Uma paisagem cheia de pontos de referência

Em uma foto aérea, um grande rio flui por uma paisagem florestal com montanhas ao fundo.

Um rio chamado Juutuanjoki em finlandês e Juvduujuuhâ em inari sámi eventualmente passa pelo Siida e deságua no Lago Inari.
Foto: Michael Runkel/ImageBroker/Lehtikuva

As galerias do museu ficam no segundo andar. As amostras iniciais dão uma orientação histórica, cultural, linguística e geológica sobre Sápmi e os Sámi antes de você chegar ao hall principal.

Em um salão quadrado enorme, 12 fotografias gigantescas se espalham pelas paredes, três de cada lado, iluminadas por trás. Cada fotografia foi tirada em um mês diferente do ano e mostra um ponto de referência da paisagem de Sápmi. Muitas delas estão em parque na nacionais ou áreas de reserva natural: Kevo Canyon em abril, os rios Tenojoki e Lemmenjoki (em junho e julho), o Lago Inari (outubro), os Picos de Paistunturi e Hammastunturi (dezembro e janeiro).

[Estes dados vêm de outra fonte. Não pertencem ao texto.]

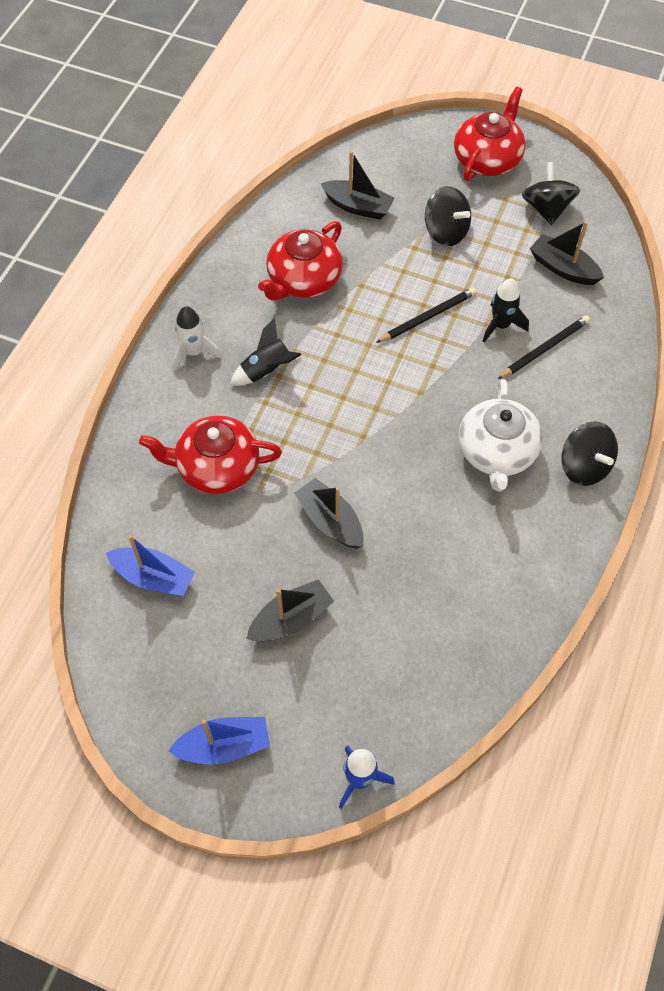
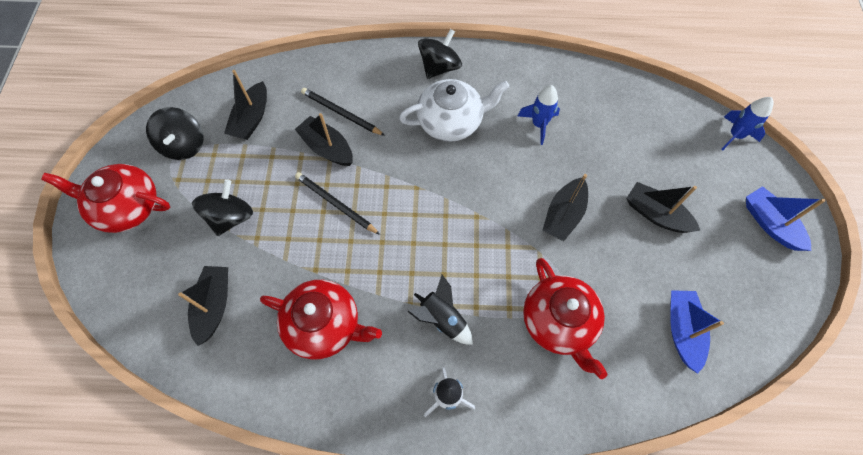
camera: 110 degrees left, 5 degrees up
(460, 544) = (539, 124): none -> blue rocket
(501, 325) = (327, 148): black rocket -> black boat
(546, 209) = (184, 145): black spinning top -> black spinning top turned 75 degrees counterclockwise

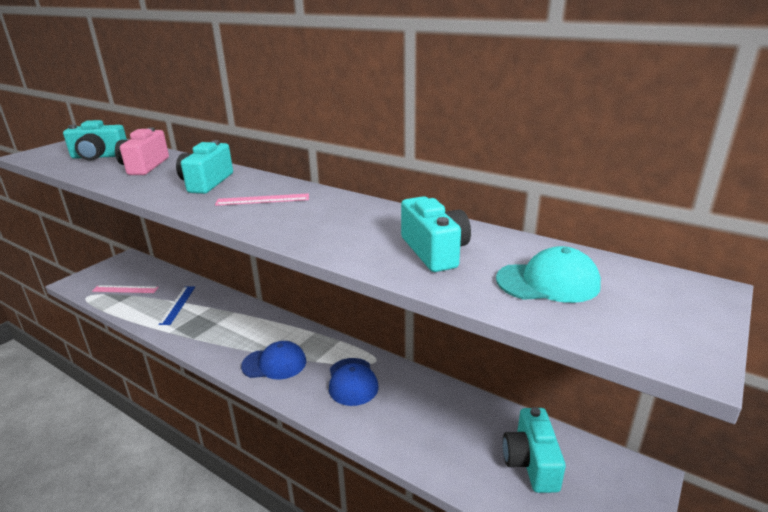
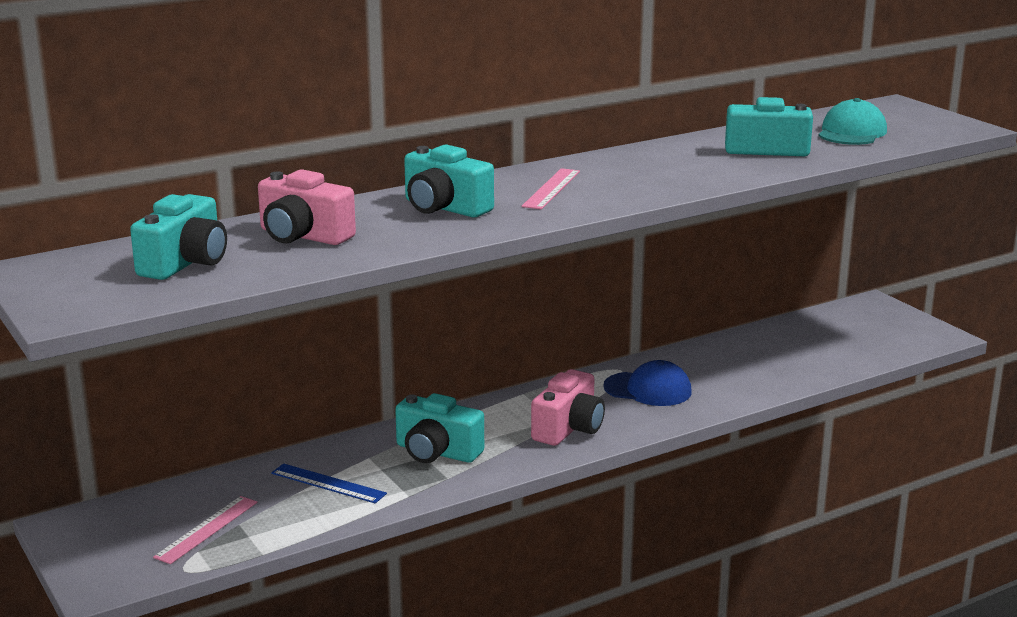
camera: 65 degrees left, 5 degrees down
(274, 363) = (568, 428): blue cap -> pink camera
(531, 462) = (829, 337): turquoise camera -> turquoise camera (437, 452)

Em painéis menores que acompanham as obras você pode tocar uma tela para explicações específicas sobre o que você está vendo, incluindo detalhes sobre a vida selvagem, vegetação, geologia e história. Você pode ver mapas, as temperaturas mês a mês e gráficos mostrando o número de horas em que há luz do sol (aqui no extremo-norte isso varia muito, de 0 horas durante o inverno a 24 horas no verão).

As informações são disponíveis em seis idiomas. Elas também incluem três línguas Sámi  diferentes faladas na Finlândia: o inari sámi, o sámi do norte e o sámi skolt. Estes três idiomas têm status de línguas oficiais na região da Finlândia que passa por Sápmi. Os outros idiomas são o finlandês e o sueco, que são os idiomas nacionais da Finlândia e, claro, o inglês.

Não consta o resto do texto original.